A Condominium Association’s requirements for fining in Florida Statute § 718.303(3) allow that, “The association may levy reasonable fines for the failure of the owner of the unit or its occupant, licensee, or invitee to comply with any provision of the declaration, the association bylaws, or reasonable rules of the association. A fine may not become a lien against a unit. A fine may be levied by the board on the basis of each day of a continuing violation, with a single notice and opportunity for hearing before a committee as provided in paragraph (b). However, the fine may not exceed $100 per violation, or $1,000 in the aggregate.” The most glaring difference from the Homeowner Association provision is that fines cannot become liens, no matter the amount of the fine. Also, the $100.00 per day and $1,000.00 in the aggregate caps are hard caps which cannot be increased even if the governing documents allow for greater fine amounts.
Florida Statute § 718.303(3)(b) tracks its Homeowner Association counterpart almost verbatim in proscribing that, “A fine or suspension levied by the board of administration may not be imposed unless the board first provides at least 14 days’ written notice to the unit owner and, if applicable, any occupant, licensee, or invitee of the unit owner sought to be fined or suspended, and an opportunity for a hearing before a committee of at least three members appointed by the board who are not officers, directors, or employees of the association, or the spouse, parent, child, brother, or sister of an officer, director, or employee. The role of the committee is limited to determining whether to confirm or reject the fine or suspension levied by the board. If the committee does not approve the proposed fine or suspension by majority vote, the fine or suspension may not be imposed. If the proposed fine or suspension is approved by the committee, the fine payment is due 5 days after the date of the committee meeting at which the fine is approved.
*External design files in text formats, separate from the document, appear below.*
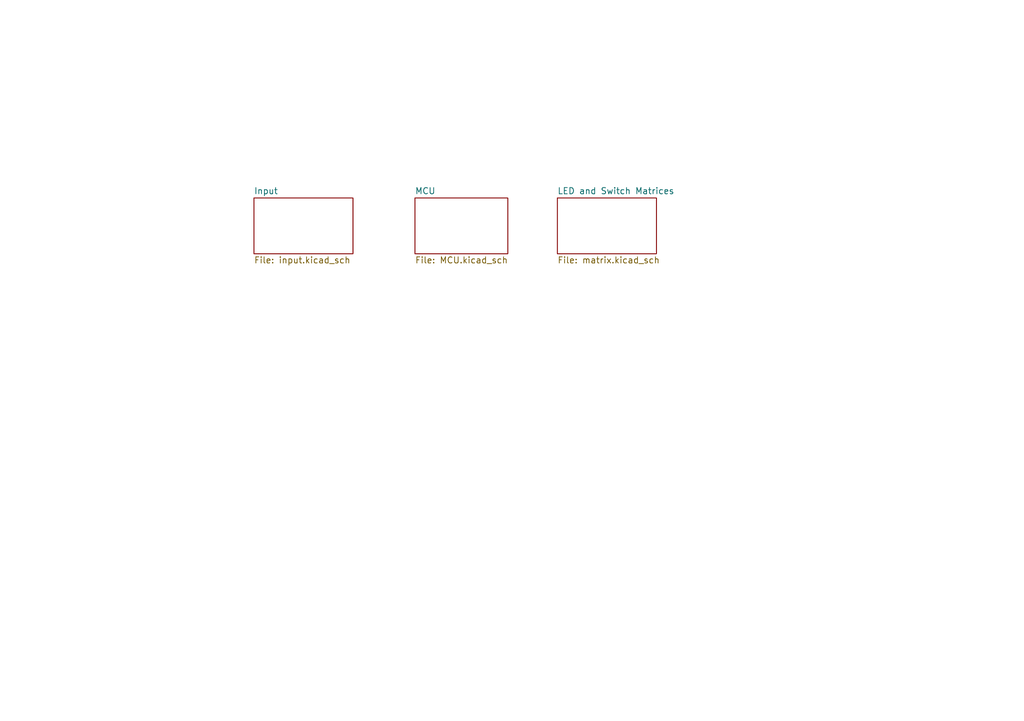
<source format=kicad_sch>
(kicad_sch
	(version 20231120)
	(generator "eeschema")
	(generator_version "8.0")
	(uuid "4030cca7-4143-4a46-b7cb-2a5e25ae33b5")
	(paper "A5")
	(lib_symbols)
	(sheet
		(at 52.07 40.64)
		(size 20.32 11.43)
		(fields_autoplaced yes)
		(stroke
			(width 0.1524)
			(type solid)
		)
		(fill
			(color 0 0 0 0.0000)
		)
		(uuid "5e03270c-3396-421c-9f05-2b4476148f77")
		(property "Sheetname" "Input"
			(at 52.07 39.9284 0)
			(effects
				(font
					(size 1.27 1.27)
				)
				(justify left bottom)
			)
		)
		(property "Sheetfile" "input.kicad_sch"
			(at 52.07 52.6546 0)
			(effects
				(font
					(size 1.27 1.27)
				)
				(justify left top)
			)
		)
		(instances
			(project "yaqubs_keyboard"
				(path "/4030cca7-4143-4a46-b7cb-2a5e25ae33b5"
					(page "2")
				)
			)
		)
	)
	(sheet
		(at 85.09 40.64)
		(size 19.05 11.43)
		(fields_autoplaced yes)
		(stroke
			(width 0.1524)
			(type solid)
		)
		(fill
			(color 0 0 0 0.0000)
		)
		(uuid "b734b11c-28b1-4ee0-8b24-a15ea45667e9")
		(property "Sheetname" "MCU"
			(at 85.09 39.9284 0)
			(effects
				(font
					(size 1.27 1.27)
				)
				(justify left bottom)
			)
		)
		(property "Sheetfile" "MCU.kicad_sch"
			(at 85.09 52.6546 0)
			(effects
				(font
					(size 1.27 1.27)
				)
				(justify left top)
			)
		)
		(instances
			(project "yaqubs_keyboard"
				(path "/4030cca7-4143-4a46-b7cb-2a5e25ae33b5"
					(page "3")
				)
			)
		)
	)
	(sheet
		(at 114.3 40.64)
		(size 20.32 11.43)
		(fields_autoplaced yes)
		(stroke
			(width 0.1524)
			(type solid)
		)
		(fill
			(color 0 0 0 0.0000)
		)
		(uuid "f4b41907-585e-4c83-87ed-5f601fb9686b")
		(property "Sheetname" "LED and Switch Matrices"
			(at 114.3 39.9284 0)
			(effects
				(font
					(size 1.27 1.27)
				)
				(justify left bottom)
			)
		)
		(property "Sheetfile" "matrix.kicad_sch"
			(at 114.3 52.6546 0)
			(effects
				(font
					(size 1.27 1.27)
				)
				(justify left top)
			)
		)
		(instances
			(project "yaqubs_keyboard"
				(path "/4030cca7-4143-4a46-b7cb-2a5e25ae33b5"
					(page "4")
				)
			)
		)
	)
	(sheet_instances
		(path "/"
			(page "1")
		)
	)
)

</source>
The association must provide written notice of such fine or suspension by mail or hand delivery to the unit owner and, if applicable, to any tenant, licensee, or invitee of the unit owner.”
Certain violations lend themselves more readily to fining than others. It is easier to document and determine when a violation begins and ends when the violation is an unauthorized metal roof or a house is painted an unapproved color. However, other violations are harder to track and can come into and out of compliance on a weekly basis. For example, improper lawn maintenance can be a violation one day, remedied the next day and out of compliance again in a week. Unless daily inspections are occurring, some types of violations are more difficult to support with evidence. As such, Associations should work closely with general counsel to tailor an appropriate fining resolution and policy that meets the statutory and governing document requirements as well as recognizing the practical difficulties in enacting a uniform process that accounts for the nuances between categories of violations.